Venticinque anni di sanguinose guerre e guerriglie
Diversi conflitti sono stati combattuti intorno alla capitale della regione, Goma, e nelle foreste circostanti. Alcuni assunsero dimensioni così vaste, e videro le partecipazioni di così tanti Stati stranieri (fino a sette) da essere ricordati come Prima guerra mondiale africana (1996-1997), che pose fine al regime di Mobutu. E Seconda guerra mondiale africana (1998-2003). Solo in queste due guerre persero la vita oltre quattro milioni di civili, sterminati da stenti e malattie.
A dar fuoco alle polveri fu anche il genocidio in Rwanda e l’ingresso nel Paese di decine di migliaia di miliziani Hutu che si macchiarono delle peggiori atrocità duranti il genocidio del 1994 (oggi ricercati). Da allora, nonostante gli sforzi dell’Onu, alcuni miliziani Hutu vivono in clandestinità. Ed il Governo ruandese, finanzia e sostiene potenti milizie Tutsi. Poi altri gruppi armati che forgiano e disfano alleanze a seconda dell’interesse contingente. L’agognata pace, raggiunta nel 2003, durò davvero poco.

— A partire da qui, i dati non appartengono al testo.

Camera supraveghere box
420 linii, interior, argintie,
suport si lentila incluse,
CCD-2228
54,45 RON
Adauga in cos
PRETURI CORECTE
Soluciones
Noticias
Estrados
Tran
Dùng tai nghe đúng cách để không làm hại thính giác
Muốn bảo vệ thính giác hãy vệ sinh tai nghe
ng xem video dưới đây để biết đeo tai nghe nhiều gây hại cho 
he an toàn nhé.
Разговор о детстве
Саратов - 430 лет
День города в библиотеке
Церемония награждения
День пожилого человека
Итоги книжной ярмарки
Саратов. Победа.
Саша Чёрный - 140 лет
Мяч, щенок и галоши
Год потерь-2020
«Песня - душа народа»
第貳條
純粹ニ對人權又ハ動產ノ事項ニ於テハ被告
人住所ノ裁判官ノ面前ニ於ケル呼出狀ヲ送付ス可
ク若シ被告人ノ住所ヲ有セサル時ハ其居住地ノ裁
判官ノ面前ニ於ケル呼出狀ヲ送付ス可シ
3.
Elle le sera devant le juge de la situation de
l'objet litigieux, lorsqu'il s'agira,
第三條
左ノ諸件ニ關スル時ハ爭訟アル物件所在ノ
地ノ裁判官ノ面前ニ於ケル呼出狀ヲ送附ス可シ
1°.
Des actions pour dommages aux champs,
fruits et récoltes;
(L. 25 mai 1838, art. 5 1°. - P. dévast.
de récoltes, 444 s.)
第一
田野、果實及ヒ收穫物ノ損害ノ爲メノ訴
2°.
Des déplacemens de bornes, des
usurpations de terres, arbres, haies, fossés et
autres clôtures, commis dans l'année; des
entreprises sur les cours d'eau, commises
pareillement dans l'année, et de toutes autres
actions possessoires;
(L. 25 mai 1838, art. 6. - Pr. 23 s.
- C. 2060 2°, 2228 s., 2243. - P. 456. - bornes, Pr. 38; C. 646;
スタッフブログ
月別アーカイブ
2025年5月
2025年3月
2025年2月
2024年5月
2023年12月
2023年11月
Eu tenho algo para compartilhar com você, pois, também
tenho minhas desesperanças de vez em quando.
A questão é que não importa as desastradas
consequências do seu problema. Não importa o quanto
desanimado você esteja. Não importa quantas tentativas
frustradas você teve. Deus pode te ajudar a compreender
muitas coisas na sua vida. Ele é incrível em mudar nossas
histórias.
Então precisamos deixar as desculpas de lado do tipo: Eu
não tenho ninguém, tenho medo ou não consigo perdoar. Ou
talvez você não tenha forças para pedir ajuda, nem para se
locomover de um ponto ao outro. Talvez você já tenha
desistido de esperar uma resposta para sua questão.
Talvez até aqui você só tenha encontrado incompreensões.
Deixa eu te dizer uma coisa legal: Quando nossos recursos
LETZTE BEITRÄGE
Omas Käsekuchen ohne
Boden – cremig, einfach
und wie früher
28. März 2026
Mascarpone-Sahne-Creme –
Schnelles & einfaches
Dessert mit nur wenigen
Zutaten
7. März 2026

Proprio nel Kivu, dal 2004 si trascina a fasi alterne un conflitto strisciante contro le forze governative, che ha visto alternarsi diversi gruppi, spesso sostenuti dal Rwanda. Come la guerra condotta nel 2005-2008 dalle forze del generale Laurent Nkunda, le Cndp. Quattro anni dopo, un’altra formazione sostenuta dal Rwanda, l’M23, conquistava la capitale Goma per poi ritirarsi poco dopo. Certo, il ricco e piccolo Rwanda è uno scomodo vicino per il gigante dell’Africa, un Paese che pare anch’esso allergico alla democrazia. Non vi è mai stata elezione che non sia stata contestata. Anche le ultime sono state dichiarate da molti osservatori una frode commessa sotto la luce del sole. Un voto che solo apparentemente ha messo fine al regno di Joseph Kabila, salito al potere nel gennaio 2001, dopo la morte del padre Laurent, e rimastoci ufficialmente fino al gennaio 2019.

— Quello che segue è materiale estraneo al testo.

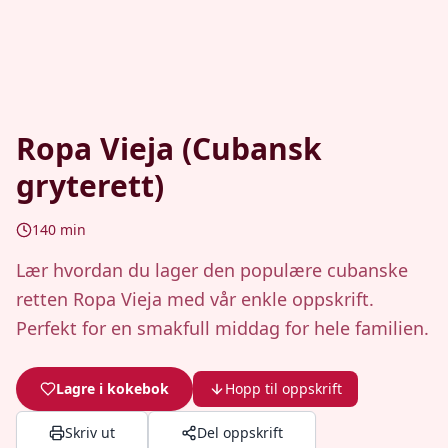
Ropa Vieja (Cubansk
gryterett)
140
min
Lær hvordan du lager den populære cubanske
retten Ropa Vieja med vår enkle oppskrift.
Perfekt for en smakfull middag for hele familien.
Lagre i kokebok
Hopp til oppskrift
Skriv ut
Del oppskrift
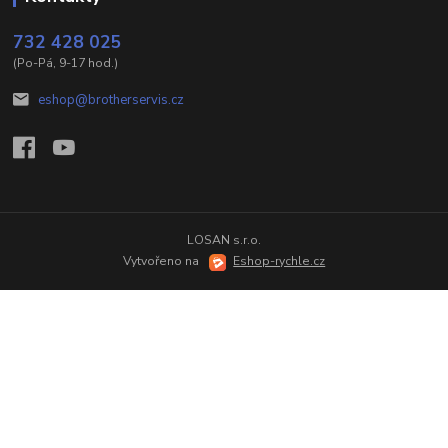
732 428 025
(Po-Pá, 9-17 hod.)
eshop@brotherservis.cz
LOSAN s.r.o.
Vytvořeno na
Eshop-rychle.cz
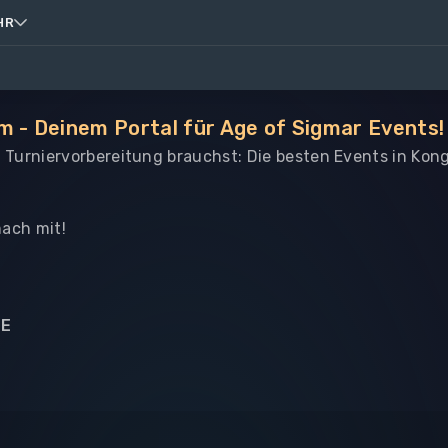
HR
m - Deinem Portal für Age of Sigmar Events!
le Turniervorbereitung brauchst: Die besten Events in Ko
ach mit!
NE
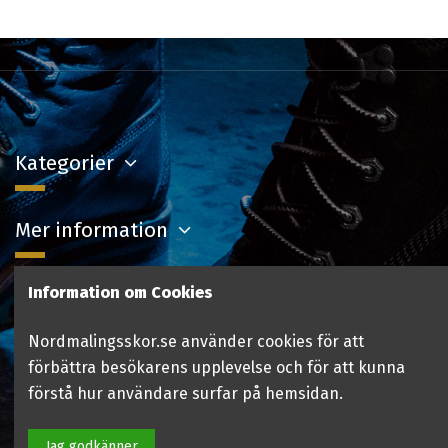
Kategorier
Mer information
Information om Cookies
Kontakta oss
Nordmalingsskor.se använder cookies för att
Följ oss
förbättra besökarens upplevelse och för att kunna
förstå hur användare surfar på hemsidan.
Jag godkänner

In questa realtà già difficile, il Kiwu appare troppo ricco per non cadere nelle mire di milizie e paesi pronti a sfruttarne i giacimenti. Nelle foreste intorno a Goma e ad altre città si nascondono almeno 100 milizie che non esitano a sfruttare i civili impiegati come schivi nelle miniere. Nel 2019 il 40% del Coltan, il minerale di da cui si ricava il Tantalio, utilizzato negli smartphone e nelle batterie dei laptop, è stato estratto in Congo. La maggior parte viene poi contrabbandato in Rwanda.
Lo stesso dicasi della pregiata cassiterite del Congo, minerale da cui si ricava lo stagno. Una situazione ingestibile. Troppo, e da troppo tempo. In cui si stanno inserendo altre agguerrite milizie provenienti dalla vicina Uganda. Pur di evitare il peggio, di recente Paul Kagame e Félix Tshisekedi, i presidenti del Rwanda e del Congo, si sono accordati per cooperare nello sforzo di riportare la pace e la sicurezza nel Congo orientale. Ma non è facile controllare capillarmente la fitta foresta pluviale.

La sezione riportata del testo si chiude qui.